Il record (negativo) della Tunisia

Alcuni dei maggiori cali dell’indice del 2023 si sono verificati in Africa: il Senegal è sceso di 31 posizioni, principalmente a causa delle accuse penali mosse contro due giornalisti, Pape Alé Niang e Pape Ndiaye. La Tunisia ha perso 27 posizioni a causa del crescente autoritarismo del presidente Kaïs Saïed, passando dal 94° al 121° posto su 180 Paesi e perdendo così 27 posizioni. Reporter Sans Frontieres giudica la Tunisia presieduta da Kaïs Saïed «sempre più autoritaria e intollerante alle critiche della stampa». Dalla rivoluzione del 2011 – che ha cacciato il presidente Ben Ali fuori dal paese – «la Tunisia ha vissuto una transizione democratica con molti colpi di scena. Il colpo di stato del presidente Kaïs Saïed nel luglio 2021 ha sollevato timori di un declino della libertà di stampa», spiega l’organizzazione no-profit, sottolineando come «la crisi economica ha indebolito l’indipendenza di molte redazioni, dominate da interessi politici o economici, e ha minato il nascente pluralismo mediatico».

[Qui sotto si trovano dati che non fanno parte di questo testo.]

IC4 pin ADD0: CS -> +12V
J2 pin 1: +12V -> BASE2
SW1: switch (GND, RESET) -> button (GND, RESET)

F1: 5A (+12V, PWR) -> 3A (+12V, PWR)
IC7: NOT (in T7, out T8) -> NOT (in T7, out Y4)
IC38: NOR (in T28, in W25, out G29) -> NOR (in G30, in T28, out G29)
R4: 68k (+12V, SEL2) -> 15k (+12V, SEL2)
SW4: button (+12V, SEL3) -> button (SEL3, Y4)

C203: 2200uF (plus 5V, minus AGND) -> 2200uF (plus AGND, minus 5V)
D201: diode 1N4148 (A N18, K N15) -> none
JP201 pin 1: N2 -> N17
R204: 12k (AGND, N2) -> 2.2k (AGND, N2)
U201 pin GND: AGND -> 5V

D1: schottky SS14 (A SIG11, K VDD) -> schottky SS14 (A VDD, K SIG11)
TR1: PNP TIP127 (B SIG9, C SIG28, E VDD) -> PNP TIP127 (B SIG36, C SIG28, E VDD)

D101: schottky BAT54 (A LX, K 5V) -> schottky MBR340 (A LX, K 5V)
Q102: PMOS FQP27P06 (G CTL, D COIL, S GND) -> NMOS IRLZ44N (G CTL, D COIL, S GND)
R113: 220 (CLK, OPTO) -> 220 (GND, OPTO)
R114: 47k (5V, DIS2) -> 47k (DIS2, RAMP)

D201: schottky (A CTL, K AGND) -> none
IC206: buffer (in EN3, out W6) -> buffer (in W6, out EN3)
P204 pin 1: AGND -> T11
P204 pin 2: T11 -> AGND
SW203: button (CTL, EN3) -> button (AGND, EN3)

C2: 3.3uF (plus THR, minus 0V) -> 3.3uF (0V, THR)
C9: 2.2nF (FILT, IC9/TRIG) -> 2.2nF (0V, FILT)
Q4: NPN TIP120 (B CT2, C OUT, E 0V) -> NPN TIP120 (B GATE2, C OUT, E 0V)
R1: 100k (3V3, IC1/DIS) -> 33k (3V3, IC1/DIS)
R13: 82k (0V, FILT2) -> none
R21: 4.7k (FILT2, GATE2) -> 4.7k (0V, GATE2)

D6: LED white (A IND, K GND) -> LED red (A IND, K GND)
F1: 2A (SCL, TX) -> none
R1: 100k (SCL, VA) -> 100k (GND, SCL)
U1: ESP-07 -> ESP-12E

In particolare, i media locali dipendono da «inserzionisti privati, alcuni dei quali detengono quote del loro capitale e possono essere vicini all’ambiente politico, un contesto che minaccia l’indipendenza editoriale della redazione. I loro introiti pubblicitari dipendono anche dal loro pubblico, e il calcolo è scarsamente regolamentato e molto contestato», scrive ancora Rsf che denuncia infine come «l’intimidazione dei giornalisti sta diventando un luogo comune e i reporter devono spesso affrontare la violenza dei manifestanti tunisini. Un nuovo limite è stato raggiunto il 14 gennaio 2022, quando un corrispondente di diversi media internazionali è stato picchiato e una decina di altri giornalisti sono stati brutalizzati mentre seguivano una manifestazione, e nel febbraio 2023, con l’arresto del giornalista e direttore della radio Mosaïque, Noureddine Boutar».

La metodologia

A partire dal 2022 la Ong di Parigi considera il dato relativo agli abusi e alle violenze uno degli elementi principali della sua metodologia. Tuttavia, il questionario somministrato si basa anche su cinque indicatori che la “libertà di stampa” così descritta: «La capacità dei giornalisti di selezionare, produrre e diffondere notizie di interesse pubblico indipendentemente dalle interferenze politiche, economiche, legali e sociali e in assenza di minacce per la loro sicurezza fisica e mentale». Sulla base di questa definizione, il questionario e la mappa sulla libertà di stampa sono suddivisi in cinque distinte categorie o indicatori (contesto politico, quadro normativo, contesto economico, contesto socioculturale e sicurezza).